Available records below:

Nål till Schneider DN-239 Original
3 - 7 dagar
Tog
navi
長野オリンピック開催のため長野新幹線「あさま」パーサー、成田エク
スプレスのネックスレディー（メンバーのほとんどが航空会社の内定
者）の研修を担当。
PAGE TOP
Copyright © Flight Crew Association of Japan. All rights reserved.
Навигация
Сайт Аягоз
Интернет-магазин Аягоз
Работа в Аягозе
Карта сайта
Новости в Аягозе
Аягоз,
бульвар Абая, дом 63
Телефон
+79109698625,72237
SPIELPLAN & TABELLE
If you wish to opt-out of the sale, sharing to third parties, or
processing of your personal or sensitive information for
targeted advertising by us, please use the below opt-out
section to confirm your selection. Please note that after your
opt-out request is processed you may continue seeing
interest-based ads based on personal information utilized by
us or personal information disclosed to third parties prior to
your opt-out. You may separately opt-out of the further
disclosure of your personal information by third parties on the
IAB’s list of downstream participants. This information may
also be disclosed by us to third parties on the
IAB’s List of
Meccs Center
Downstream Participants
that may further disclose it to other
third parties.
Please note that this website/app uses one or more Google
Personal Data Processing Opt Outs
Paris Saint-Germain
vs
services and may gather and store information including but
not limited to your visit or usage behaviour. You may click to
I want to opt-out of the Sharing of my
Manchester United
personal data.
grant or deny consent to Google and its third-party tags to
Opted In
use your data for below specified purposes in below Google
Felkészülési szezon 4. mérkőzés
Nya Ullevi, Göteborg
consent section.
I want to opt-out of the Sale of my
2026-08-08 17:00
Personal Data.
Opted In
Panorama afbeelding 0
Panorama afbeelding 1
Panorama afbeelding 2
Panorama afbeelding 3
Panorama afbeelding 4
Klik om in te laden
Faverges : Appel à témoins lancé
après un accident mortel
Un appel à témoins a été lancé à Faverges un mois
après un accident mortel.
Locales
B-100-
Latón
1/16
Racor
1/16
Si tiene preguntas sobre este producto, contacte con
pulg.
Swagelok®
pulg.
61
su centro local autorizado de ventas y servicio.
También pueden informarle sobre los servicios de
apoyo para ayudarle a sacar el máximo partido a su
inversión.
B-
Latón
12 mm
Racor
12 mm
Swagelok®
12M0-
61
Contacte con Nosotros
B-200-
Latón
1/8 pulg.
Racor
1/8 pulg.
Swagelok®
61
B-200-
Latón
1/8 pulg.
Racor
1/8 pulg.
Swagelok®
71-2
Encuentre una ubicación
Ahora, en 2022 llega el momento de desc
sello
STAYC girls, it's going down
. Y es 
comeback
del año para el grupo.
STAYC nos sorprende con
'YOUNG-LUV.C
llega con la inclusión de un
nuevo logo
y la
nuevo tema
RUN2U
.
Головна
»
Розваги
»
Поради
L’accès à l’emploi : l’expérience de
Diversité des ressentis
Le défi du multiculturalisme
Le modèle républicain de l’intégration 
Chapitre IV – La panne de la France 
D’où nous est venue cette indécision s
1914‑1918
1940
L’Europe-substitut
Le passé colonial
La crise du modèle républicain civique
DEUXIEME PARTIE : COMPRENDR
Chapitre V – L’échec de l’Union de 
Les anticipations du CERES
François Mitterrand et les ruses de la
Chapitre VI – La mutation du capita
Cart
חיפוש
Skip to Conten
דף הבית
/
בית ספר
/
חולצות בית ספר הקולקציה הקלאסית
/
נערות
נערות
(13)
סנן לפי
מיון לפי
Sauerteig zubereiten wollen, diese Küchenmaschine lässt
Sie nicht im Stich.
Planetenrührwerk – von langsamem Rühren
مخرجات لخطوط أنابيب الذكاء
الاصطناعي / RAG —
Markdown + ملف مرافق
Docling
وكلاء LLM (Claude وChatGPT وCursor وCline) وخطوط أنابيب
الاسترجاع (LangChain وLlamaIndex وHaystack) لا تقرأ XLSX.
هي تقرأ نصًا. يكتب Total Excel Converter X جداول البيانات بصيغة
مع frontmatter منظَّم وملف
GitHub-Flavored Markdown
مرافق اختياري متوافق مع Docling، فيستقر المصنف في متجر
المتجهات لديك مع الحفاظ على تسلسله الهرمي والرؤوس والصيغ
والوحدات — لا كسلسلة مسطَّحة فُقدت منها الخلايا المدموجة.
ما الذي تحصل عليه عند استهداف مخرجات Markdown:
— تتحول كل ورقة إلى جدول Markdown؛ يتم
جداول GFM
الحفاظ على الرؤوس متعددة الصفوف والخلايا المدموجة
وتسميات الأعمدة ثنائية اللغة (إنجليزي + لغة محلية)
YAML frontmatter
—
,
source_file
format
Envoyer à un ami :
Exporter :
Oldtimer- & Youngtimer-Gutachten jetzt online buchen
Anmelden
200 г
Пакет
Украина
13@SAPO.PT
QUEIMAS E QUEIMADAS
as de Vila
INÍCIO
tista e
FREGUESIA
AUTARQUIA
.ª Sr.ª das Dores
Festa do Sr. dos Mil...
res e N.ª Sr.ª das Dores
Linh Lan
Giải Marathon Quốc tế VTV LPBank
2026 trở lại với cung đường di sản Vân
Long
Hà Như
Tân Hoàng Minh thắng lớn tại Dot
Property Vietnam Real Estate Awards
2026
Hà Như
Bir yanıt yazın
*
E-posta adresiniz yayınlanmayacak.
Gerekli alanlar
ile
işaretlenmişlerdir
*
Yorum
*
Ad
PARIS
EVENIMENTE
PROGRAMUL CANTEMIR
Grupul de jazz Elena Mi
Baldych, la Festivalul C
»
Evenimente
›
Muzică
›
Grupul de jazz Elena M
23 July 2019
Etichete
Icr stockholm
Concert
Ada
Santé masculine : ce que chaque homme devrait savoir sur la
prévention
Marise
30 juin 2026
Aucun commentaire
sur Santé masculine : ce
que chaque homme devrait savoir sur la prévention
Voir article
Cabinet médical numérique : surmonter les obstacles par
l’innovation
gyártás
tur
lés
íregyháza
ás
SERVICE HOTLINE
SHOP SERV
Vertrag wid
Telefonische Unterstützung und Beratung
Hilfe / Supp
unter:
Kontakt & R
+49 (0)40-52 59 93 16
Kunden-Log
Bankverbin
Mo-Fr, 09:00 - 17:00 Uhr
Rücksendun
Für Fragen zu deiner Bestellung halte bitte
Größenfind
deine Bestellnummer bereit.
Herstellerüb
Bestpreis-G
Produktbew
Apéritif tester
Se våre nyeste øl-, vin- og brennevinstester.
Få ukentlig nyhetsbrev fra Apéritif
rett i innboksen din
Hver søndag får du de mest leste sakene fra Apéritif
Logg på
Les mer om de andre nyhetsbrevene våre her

End of Available records.

* [What you have to do] Copy every line of the records above word for word, keeping their original order.

* [Expected answer]
Nål till Schneider DN-239 Original
3 - 7 dagar
Tog
navi
長野オリンピック開催のため長野新幹線「あさま」パーサー、成田エク
スプレスのネックスレディー（メンバーのほとんどが航空会社の内定
者）の研修を担当。
PAGE TOP
Copyright © Flight Crew Association of Japan. All rights reserved.
Навигация
Сайт Аягоз
Интернет-магазин Аягоз
Работа в Аягозе
Карта сайта
Новости в Аягозе
Аягоз,
бульвар Абая, дом 63
Телефон
+79109698625,72237
SPIELPLAN & TABELLE
If you wish to opt-out of the sale, sharing to third parties, or
processing of your personal or sensitive information for
targeted advertising by us, please use the below opt-out
section to confirm your selection. Please note that after your
opt-out request is processed you may continue seeing
interest-based ads based on personal information utilized by
us or personal information disclosed to third parties prior to
your opt-out. You may separately opt-out of the further
disclosure of your personal information by third parties on the
IAB’s list of downstream participants. This information may
also be disclosed by us to third parties on the
IAB’s List of
Meccs Center
Downstream Participants
that may further disclose it to other
third parties.
Please note that this website/app uses one or more Google
Personal Data Processing Opt Outs
Paris Saint-Germain
vs
services and may gather and store information including but
not limited to your visit or usage behaviour. You may click to
I want to opt-out of the Sharing of my
Manchester United
personal data.
grant or deny consent to Google and its third-party tags to
Opted In
use your data for below specified purposes in below Google
Felkészülési szezon 4. mérkőzés
Nya Ullevi, Göteborg
consent section.
I want to opt-out of the Sale of my
2026-08-08 17:00
Personal Data.
Opted In
Panorama afbeelding 0
Panorama afbeelding 1
Panorama afbeelding 2
Panorama afbeelding 3
Panorama afbeelding 4
Klik om in te laden
Faverges : Appel à témoins lancé
après un accident mortel
Un appel à témoins a été lancé à Faverges un mois
après un accident mortel.
Locales
B-100-
Latón
1/16
Racor
1/16
Si tiene preguntas sobre este producto, contacte con
pulg.
Swagelok®
pulg.
61
su centro local autorizado de ventas y servicio.
También pueden informarle sobre los servicios de
apoyo para ayudarle a sacar el máximo partido a su
inversión.
B-
Latón
12 mm
Racor
12 mm
Swagelok®
12M0-
61
Contacte con Nosotros
B-200-
Latón
1/8 pulg.
Racor
1/8 pulg.
Swagelok®
61
B-200-
Latón
1/8 pulg.
Racor
1/8 pulg.
Swagelok®
71-2
Encuentre una ubicación
Ahora, en 2022 llega el momento de desc
sello
STAYC girls, it's going down
. Y es 
comeback
del año para el grupo.
STAYC nos sorprende con
'YOUNG-LUV.C
llega con la inclusión de un
nuevo logo
y la
nuevo tema
RUN2U
.
Головна
»
Розваги
»
Поради
L’accès à l’emploi : l’expérience de
Diversité des ressentis
Le défi du multiculturalisme
Le modèle républicain de l’intégration 
Chapitre IV – La panne de la France 
D’où nous est venue cette indécision s
1914‑1918
1940
L’Europe-substitut
Le passé colonial
La crise du modèle républicain civique
DEUXIEME PARTIE : COMPRENDR
Chapitre V – L’échec de l’Union de 
Les anticipations du CERES
François Mitterrand et les ruses de la
Chapitre VI – La mutation du capita
Cart
חיפוש
Skip to Conten
דף הבית
/
בית ספר
/
חולצות בית ספר הקולקציה הקלאסית
/
נערות
נערות
(13)
סנן לפי
מיון לפי
Sauerteig zubereiten wollen, diese Küchenmaschine lässt
Sie nicht im Stich.
Planetenrührwerk – von langsamem Rühren
مخرجات لخطوط أنابيب الذكاء
الاصطناعي / RAG —
Markdown + ملف مرافق
Docling
وكلاء LLM (Claude وChatGPT وCursor وCline) وخطوط أنابيب
الاسترجاع (LangChain وLlamaIndex وHaystack) لا تقرأ XLSX.
هي تقرأ نصًا. يكتب Total Excel Converter X جداول البيانات بصيغة
مع frontmatter منظَّم وملف
GitHub-Flavored Markdown
مرافق اختياري متوافق مع Docling، فيستقر المصنف في متجر
المتجهات لديك مع الحفاظ على تسلسله الهرمي والرؤوس والصيغ
والوحدات — لا كسلسلة مسطَّحة فُقدت منها الخلايا المدموجة.
ما الذي تحصل عليه عند استهداف مخرجات Markdown:
— تتحول كل ورقة إلى جدول Markdown؛ يتم
جداول GFM
الحفاظ على الرؤوس متعددة الصفوف والخلايا المدموجة
وتسميات الأعمدة ثنائية اللغة (إنجليزي + لغة محلية)
YAML frontmatter
—
,
source_file
format
Envoyer à un ami :
Exporter :
Oldtimer- & Youngtimer-Gutachten jetzt online buchen
Anmelden
200 г
Пакет
Украина
13@SAPO.PT
QUEIMAS E QUEIMADAS
as de Vila
INÍCIO
tista e
FREGUESIA
AUTARQUIA
.ª Sr.ª das Dores
Festa do Sr. dos Mil...
res e N.ª Sr.ª das Dores
Linh Lan
Giải Marathon Quốc tế VTV LPBank
2026 trở lại với cung đường di sản Vân
Long
Hà Như
Tân Hoàng Minh thắng lớn tại Dot
Property Vietnam Real Estate Awards
2026
Hà Như
Bir yanıt yazın
*
E-posta adresiniz yayınlanmayacak.
Gerekli alanlar
ile
işaretlenmişlerdir
*
Yorum
*
Ad
PARIS
EVENIMENTE
PROGRAMUL CANTEMIR
Grupul de jazz Elena Mi
Baldych, la Festivalul C
»
Evenimente
›
Muzică
›
Grupul de jazz Elena M
23 July 2019
Etichete
Icr stockholm
Concert
Ada
Santé masculine : ce que chaque homme devrait savoir sur la
prévention
Marise
30 juin 2026
Aucun commentaire
sur Santé masculine : ce
que chaque homme devrait savoir sur la prévention
Voir article
Cabinet médical numérique : surmonter les obstacles par
l’innovation
gyártás
tur
lés
íregyháza
ás
SERVICE HOTLINE
SHOP SERV
Vertrag wid
Telefonische Unterstützung und Beratung
Hilfe / Supp
unter:
Kontakt & R
+49 (0)40-52 59 93 16
Kunden-Log
Bankverbin
Mo-Fr, 09:00 - 17:00 Uhr
Rücksendun
Für Fragen zu deiner Bestellung halte bitte
Größenfind
deine Bestellnummer bereit.
Herstellerüb
Bestpreis-G
Produktbew
Apéritif tester
Se våre nyeste øl-, vin- og brennevinstester.
Få ukentlig nyhetsbrev fra Apéritif
rett i innboksen din
Hver søndag får du de mest leste sakene fra Apéritif
Logg på
Les mer om de andre nyhetsbrevene våre her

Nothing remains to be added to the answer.